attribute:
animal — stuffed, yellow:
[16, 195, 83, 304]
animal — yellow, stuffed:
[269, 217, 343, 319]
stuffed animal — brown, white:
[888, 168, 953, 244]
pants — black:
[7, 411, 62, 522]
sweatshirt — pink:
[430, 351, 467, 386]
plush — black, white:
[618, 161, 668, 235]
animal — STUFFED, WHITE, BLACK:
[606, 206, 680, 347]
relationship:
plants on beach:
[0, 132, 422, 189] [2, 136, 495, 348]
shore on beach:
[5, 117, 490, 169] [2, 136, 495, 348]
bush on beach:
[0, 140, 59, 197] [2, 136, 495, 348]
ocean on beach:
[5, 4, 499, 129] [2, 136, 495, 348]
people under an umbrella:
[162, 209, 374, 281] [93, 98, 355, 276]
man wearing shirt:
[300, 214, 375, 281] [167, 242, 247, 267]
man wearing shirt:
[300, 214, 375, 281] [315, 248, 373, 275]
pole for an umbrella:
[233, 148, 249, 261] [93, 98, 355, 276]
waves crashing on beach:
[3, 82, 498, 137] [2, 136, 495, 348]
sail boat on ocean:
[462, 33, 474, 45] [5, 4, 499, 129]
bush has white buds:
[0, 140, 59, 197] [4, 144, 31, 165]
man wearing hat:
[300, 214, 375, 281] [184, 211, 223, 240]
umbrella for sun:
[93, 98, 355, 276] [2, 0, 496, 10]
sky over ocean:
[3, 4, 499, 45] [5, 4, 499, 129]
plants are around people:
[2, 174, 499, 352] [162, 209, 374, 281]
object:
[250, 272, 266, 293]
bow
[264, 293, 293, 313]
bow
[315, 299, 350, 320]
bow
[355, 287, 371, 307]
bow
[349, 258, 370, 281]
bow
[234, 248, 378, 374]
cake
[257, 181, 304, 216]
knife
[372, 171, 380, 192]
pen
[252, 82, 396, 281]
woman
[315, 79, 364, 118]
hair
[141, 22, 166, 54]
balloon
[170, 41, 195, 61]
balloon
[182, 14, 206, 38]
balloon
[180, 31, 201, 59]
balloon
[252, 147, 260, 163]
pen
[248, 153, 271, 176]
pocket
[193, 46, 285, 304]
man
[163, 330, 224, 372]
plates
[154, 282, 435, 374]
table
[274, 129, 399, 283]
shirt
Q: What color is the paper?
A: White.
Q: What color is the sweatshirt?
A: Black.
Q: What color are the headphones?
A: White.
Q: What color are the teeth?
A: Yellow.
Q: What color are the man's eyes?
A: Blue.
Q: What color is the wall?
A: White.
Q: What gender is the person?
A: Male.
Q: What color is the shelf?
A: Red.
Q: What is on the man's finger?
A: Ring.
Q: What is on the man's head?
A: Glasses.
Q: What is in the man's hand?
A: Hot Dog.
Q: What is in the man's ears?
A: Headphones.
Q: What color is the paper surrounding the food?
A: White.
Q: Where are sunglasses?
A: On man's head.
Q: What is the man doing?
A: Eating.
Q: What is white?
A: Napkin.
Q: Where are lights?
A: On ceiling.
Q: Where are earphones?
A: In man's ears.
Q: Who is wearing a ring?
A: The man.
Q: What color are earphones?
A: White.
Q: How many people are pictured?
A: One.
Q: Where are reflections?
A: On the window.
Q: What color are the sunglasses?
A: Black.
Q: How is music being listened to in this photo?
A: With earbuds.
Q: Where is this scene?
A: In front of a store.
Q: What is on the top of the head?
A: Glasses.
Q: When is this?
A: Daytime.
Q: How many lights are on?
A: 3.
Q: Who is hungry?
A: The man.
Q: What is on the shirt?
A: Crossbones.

****************************************

→ **ASSIGNMENT**: Quote all of the records above word for word, in their original order.

→ **TASK ANSWER**:
attribute:
animal — stuffed, yellow:
[16, 195, 83, 304]
animal — yellow, stuffed:
[269, 217, 343, 319]
stuffed animal — brown, white:
[888, 168, 953, 244]
pants — black:
[7, 411, 62, 522]
sweatshirt — pink:
[430, 351, 467, 386]
plush — black, white:
[618, 161, 668, 235]
animal — STUFFED, WHITE, BLACK:
[606, 206, 680, 347]
relationship:
plants on beach:
[0, 132, 422, 189] [2, 136, 495, 348]
shore on beach:
[5, 117, 490, 169] [2, 136, 495, 348]
bush on beach:
[0, 140, 59, 197] [2, 136, 495, 348]
ocean on beach:
[5, 4, 499, 129] [2, 136, 495, 348]
people under an umbrella:
[162, 209, 374, 281] [93, 98, 355, 276]
man wearing shirt:
[300, 214, 375, 281] [167, 242, 247, 267]
man wearing shirt:
[300, 214, 375, 281] [315, 248, 373, 275]
pole for an umbrella:
[233, 148, 249, 261] [93, 98, 355, 276]
waves crashing on beach:
[3, 82, 498, 137] [2, 136, 495, 348]
sail boat on ocean:
[462, 33, 474, 45] [5, 4, 499, 129]
bush has white buds:
[0, 140, 59, 197] [4, 144, 31, 165]
man wearing hat:
[300, 214, 375, 281] [184, 211, 223, 240]
umbrella for sun:
[93, 98, 355, 276] [2, 0, 496, 10]
sky over ocean:
[3, 4, 499, 45] [5, 4, 499, 129]
plants are around people:
[2, 174, 499, 352] [162, 209, 374, 281]
object:
[250, 272, 266, 293]
bow
[264, 293, 293, 313]
bow
[315, 299, 350, 320]
bow
[355, 287, 371, 307]
bow
[349, 258, 370, 281]
bow
[234, 248, 378, 374]
cake
[257, 181, 304, 216]
knife
[372, 171, 380, 192]
pen
[252, 82, 396, 281]
woman
[315, 79, 364, 118]
hair
[141, 22, 166, 54]
balloon
[170, 41, 195, 61]
balloon
[182, 14, 206, 38]
balloon
[180, 31, 201, 59]
balloon
[252, 147, 260, 163]
pen
[248, 153, 271, 176]
pocket
[193, 46, 285, 304]
man
[163, 330, 224, 372]
plates
[154, 282, 435, 374]
table
[274, 129, 399, 283]
shirt
Q: What color is the paper?
A: White.
Q: What color is the sweatshirt?
A: Black.
Q: What color are the headphones?
A: White.
Q: What color are the teeth?
A: Yellow.
Q: What color are the man's eyes?
A: Blue.
Q: What color is the wall?
A: White.
Q: What gender is the person?
A: Male.
Q: What color is the shelf?
A: Red.
Q: What is on the man's finger?
A: Ring.
Q: What is on the man's head?
A: Glasses.
Q: What is in the man's hand?
A: Hot Dog.
Q: What is in the man's ears?
A: Headphones.
Q: What color is the paper surrounding the food?
A: White.
Q: Where are sunglasses?
A: On man's head.
Q: What is the man doing?
A: Eating.
Q: What is white?
A: Napkin.
Q: Where are lights?
A: On ceiling.
Q: Where are earphones?
A: In man's ears.
Q: Who is wearing a ring?
A: The man.
Q: What color are earphones?
A: White.
Q: How many people are pictured?
A: One.
Q: Where are reflections?
A: On the window.
Q: What color are the sunglasses?
A: Black.
Q: How is music being listened to in this photo?
A: With earbuds.
Q: Where is this scene?
A: In front of a store.
Q: What is on the top of the head?
A: Glasses.
Q: When is this?
A: Daytime.
Q: How many lights are on?
A: 3.
Q: Who is hungry?
A: The man.
Q: What is on the shirt?
A: Crossbones.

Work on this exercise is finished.